Rocket-assisted and guided munitions have made a stunning change to combat in that arena, once again. The first major revolution in technological development, fielded in combat for the first time, was the supply and use of the Javelin and similar NATO anti-armor and vehicle weapons. The literal ‘sea change’ in combat with fortified armored machines basically ended with their use. If the tanks, armored personnel carriers and even supply trucks were not outright destroyed, blow to hell and gone from the inside, then they were lost because the remaining crews of these vehicles were able to quickly see what was going to be their fate and abandoned them one and all. Long lines of empty tanks, carriers and trucks are still visible where they sit today.
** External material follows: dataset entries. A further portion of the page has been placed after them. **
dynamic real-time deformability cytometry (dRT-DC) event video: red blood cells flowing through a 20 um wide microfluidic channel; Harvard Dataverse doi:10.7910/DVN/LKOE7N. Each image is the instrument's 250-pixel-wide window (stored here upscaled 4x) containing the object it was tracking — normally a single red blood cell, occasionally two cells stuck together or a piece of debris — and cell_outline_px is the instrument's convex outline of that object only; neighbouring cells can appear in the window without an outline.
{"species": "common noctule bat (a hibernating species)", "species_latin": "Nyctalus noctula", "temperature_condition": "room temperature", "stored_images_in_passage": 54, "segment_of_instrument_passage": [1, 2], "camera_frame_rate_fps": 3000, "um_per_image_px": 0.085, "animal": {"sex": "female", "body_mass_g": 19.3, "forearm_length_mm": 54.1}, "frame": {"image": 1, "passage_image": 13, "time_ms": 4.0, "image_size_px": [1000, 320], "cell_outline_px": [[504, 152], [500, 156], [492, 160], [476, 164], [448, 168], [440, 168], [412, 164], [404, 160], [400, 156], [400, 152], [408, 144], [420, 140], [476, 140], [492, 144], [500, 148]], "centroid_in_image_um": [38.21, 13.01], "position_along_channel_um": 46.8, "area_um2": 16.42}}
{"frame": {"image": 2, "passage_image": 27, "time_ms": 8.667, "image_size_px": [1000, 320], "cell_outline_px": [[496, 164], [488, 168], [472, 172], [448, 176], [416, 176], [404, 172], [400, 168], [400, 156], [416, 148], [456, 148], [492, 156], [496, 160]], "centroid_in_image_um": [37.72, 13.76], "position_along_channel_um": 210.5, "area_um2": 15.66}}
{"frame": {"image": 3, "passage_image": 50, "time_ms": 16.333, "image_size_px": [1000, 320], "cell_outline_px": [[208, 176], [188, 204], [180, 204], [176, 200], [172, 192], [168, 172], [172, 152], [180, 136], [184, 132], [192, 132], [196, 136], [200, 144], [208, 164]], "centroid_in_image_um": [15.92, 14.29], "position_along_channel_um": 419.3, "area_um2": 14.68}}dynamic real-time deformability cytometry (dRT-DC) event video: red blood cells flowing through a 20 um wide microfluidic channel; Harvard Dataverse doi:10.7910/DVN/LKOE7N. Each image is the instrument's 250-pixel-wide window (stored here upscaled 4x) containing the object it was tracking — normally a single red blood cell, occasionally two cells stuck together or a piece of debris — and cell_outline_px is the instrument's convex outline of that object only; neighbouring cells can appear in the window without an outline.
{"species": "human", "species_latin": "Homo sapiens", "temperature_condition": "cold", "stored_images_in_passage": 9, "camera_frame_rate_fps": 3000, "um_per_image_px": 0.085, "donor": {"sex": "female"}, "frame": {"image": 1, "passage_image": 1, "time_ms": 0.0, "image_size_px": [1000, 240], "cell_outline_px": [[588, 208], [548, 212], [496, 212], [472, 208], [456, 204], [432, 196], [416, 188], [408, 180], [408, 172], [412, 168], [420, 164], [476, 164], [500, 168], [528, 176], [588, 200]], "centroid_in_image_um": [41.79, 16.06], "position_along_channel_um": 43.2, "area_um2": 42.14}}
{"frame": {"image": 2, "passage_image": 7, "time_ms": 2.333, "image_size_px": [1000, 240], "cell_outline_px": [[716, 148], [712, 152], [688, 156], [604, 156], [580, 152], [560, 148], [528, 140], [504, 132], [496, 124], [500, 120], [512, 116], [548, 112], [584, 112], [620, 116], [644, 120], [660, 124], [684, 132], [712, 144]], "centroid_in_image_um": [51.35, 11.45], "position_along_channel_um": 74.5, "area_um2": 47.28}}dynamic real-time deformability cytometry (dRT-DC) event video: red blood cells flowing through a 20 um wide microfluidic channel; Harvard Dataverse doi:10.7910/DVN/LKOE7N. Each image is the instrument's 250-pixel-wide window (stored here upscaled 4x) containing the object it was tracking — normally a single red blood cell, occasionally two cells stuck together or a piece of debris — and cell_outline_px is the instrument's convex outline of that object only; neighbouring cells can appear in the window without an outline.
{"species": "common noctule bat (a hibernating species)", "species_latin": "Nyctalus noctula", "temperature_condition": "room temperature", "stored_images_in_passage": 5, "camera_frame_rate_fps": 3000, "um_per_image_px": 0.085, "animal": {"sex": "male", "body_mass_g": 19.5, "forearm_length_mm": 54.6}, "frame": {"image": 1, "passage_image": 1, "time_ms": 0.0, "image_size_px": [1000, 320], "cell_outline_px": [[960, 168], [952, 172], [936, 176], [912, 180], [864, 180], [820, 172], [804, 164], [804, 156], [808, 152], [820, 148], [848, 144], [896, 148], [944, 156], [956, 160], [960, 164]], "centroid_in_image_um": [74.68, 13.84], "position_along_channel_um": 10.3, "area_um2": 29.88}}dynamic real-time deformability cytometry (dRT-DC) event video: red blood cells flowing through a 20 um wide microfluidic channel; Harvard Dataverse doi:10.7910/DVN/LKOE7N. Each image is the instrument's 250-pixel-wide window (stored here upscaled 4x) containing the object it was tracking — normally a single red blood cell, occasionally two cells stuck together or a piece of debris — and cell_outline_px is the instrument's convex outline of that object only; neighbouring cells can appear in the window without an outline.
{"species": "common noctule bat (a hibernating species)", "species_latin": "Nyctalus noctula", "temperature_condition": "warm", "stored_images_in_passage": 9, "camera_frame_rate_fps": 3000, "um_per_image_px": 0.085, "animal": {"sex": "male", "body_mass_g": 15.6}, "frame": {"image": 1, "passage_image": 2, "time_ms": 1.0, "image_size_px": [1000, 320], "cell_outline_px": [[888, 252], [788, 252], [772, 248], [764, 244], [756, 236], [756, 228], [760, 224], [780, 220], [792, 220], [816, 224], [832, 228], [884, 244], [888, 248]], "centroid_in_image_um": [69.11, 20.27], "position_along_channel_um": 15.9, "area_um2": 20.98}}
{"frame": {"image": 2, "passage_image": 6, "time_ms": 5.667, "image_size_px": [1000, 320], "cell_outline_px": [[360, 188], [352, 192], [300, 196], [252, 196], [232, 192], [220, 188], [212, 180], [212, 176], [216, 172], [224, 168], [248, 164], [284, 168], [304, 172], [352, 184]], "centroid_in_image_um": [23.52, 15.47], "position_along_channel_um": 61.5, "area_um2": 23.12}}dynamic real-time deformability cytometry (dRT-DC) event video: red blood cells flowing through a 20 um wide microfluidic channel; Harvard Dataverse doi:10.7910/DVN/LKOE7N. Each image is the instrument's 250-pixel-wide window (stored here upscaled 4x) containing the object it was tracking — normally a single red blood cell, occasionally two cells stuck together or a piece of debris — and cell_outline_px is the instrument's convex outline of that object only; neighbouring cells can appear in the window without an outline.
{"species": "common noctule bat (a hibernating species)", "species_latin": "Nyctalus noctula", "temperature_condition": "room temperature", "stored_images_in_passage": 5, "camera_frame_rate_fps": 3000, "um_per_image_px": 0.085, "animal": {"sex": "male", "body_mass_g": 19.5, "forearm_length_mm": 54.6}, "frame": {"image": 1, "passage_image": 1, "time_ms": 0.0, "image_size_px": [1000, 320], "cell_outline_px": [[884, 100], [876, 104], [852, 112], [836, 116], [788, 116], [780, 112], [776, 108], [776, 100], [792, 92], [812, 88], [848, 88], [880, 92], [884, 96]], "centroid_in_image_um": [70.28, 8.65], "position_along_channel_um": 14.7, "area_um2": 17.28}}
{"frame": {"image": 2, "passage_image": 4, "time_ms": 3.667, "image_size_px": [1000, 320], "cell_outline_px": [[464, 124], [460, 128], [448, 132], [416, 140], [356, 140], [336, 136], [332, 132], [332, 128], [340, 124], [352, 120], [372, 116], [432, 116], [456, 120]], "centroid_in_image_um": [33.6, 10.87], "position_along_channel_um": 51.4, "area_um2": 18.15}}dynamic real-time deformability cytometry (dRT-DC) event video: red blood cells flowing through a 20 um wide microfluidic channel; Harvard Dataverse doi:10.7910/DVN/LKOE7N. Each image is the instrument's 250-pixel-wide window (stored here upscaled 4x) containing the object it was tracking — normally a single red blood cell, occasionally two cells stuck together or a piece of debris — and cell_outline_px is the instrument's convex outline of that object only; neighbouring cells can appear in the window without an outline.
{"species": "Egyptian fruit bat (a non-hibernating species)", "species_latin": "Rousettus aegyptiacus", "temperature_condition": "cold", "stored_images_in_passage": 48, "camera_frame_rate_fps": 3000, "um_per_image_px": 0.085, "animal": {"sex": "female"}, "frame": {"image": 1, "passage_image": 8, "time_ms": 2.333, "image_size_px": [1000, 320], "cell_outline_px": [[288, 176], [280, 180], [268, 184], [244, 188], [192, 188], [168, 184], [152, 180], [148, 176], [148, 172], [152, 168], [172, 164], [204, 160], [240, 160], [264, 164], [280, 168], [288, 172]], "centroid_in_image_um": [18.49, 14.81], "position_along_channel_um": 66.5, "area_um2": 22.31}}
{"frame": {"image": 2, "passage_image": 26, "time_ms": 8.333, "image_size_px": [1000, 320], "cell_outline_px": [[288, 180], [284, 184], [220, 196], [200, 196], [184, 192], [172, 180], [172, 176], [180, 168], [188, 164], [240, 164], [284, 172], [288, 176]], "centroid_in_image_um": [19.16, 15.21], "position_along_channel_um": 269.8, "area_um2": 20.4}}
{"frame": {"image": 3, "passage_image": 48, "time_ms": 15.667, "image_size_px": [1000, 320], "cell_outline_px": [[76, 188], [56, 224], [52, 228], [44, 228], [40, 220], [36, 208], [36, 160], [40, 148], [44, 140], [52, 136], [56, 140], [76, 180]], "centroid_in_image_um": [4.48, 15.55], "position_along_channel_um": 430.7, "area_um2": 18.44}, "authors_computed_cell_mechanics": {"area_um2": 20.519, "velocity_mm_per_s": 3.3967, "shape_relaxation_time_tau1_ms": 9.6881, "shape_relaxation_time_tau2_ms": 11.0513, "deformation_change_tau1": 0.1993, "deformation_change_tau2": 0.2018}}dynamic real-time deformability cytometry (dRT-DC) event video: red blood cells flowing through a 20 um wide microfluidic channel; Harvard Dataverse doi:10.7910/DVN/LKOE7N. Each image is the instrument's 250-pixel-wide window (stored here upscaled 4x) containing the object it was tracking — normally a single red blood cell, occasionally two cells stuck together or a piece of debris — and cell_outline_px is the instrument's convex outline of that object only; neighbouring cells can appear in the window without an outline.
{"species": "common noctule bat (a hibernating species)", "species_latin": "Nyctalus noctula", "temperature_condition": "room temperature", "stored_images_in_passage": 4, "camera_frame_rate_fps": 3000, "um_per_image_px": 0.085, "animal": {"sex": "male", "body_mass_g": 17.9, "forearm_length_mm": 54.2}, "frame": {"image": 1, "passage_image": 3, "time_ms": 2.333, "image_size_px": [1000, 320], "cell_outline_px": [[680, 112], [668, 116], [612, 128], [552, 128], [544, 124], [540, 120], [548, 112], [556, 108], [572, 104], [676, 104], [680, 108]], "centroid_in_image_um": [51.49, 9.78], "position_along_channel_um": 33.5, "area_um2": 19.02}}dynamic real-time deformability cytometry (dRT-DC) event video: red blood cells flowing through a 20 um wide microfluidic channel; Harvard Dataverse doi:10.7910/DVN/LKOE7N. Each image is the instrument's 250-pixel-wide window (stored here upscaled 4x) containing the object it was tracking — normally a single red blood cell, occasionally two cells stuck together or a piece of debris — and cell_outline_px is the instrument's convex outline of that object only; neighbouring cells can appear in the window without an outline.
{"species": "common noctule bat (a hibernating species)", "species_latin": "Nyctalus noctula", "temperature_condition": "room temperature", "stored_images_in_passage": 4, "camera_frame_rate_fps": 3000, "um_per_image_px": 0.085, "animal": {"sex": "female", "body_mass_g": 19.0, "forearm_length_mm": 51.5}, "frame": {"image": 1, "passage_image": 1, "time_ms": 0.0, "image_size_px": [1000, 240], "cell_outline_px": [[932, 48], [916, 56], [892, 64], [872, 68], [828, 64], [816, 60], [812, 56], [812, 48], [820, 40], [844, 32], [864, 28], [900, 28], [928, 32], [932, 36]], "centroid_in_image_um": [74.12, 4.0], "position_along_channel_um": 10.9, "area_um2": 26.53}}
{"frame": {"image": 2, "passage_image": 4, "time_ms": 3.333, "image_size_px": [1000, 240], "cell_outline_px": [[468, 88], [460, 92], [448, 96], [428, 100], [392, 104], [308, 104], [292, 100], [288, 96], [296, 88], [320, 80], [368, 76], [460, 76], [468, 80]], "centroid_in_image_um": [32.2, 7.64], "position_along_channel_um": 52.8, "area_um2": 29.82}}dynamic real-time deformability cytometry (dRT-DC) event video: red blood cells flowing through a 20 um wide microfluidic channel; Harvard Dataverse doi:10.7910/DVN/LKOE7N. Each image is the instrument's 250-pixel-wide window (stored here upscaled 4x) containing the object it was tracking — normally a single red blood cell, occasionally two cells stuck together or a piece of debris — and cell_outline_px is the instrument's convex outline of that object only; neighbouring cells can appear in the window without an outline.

That ended the Russian attempt to use the shock and awe kind of rapid armored attacks patented by the Germans during their rush across Europe in WWII. The war went to ground, and boots on the ground. What’s the most dangerous battle weapon against ground troops? No, it’s not air power. It’s artillery. The Ukrainians were able to convince the U.S. to provide its new and advance 155mm howitzers to them, along with training in how to use them, to use against the Russians. It has proven to be another sea change. The Russians are using aged Soviet era artillery against Ukraine. Their howitzers and guns have firing ranges from fifteen to twenty miles and require forward observes located near to where the shells are to impact.
The Ukrainian’s are using artillery pieces that fire their rounds up to fifty miles, and those rounds are GPS guided, with inertial guidance back up and then laser designation from orbit. These rocket assisted rounds are impossible to predict and very difficult to defend against. On top of that, the Ukrainians have also been supplied and trained in using specially built counter-battery fire sensors and computers. If the Russians fire at the Ukrainian artillery batteries, then, before the Russian rounds even land, the Ukrainian American equipped batteries fire back. In seconds after the Russians have fired, they are getting rounds back, accurately delivered to their own positions and there’s no time for those batteries to move out of the way. The Russians have counter-battery sensors and can process the data, as well, but lacks the electronic sophistication to be rapid or accurate in response, and then there’s the range issues.
There’s no contest going on in that ground war over there. The air war is almost totally broken down, as well. The Russians could not absorb the number of losses they have suffered to date. They cannot field enough bombers or fighters to do much of anything, as far as air dominance or delivery is concerned. The American anti-air equipment is simply too effective. All over YouTube there are video presentations of Ukrainians graphically shooting down fighters and helicopters belonging to Russia. There is no surviving those hits for the crews. That has led to the second set of losses. The crews will no longer fly them over Ukrainian held territory.
That leaves the nuclear option. The quiet, nearly unspoken, ability and potential desire to use either strategic or tactical nuclear weapons. They have actually been left little choice in this war. That threat alone is what will eventually lead to some sort of negotiated end to the conflict. What the result of those negotiations will bring in the form of a lasting armistice is anybody’s guess. Russian wants its corridor down through Ukraine. Ukraine wants its land back, as well as to be rebuilt.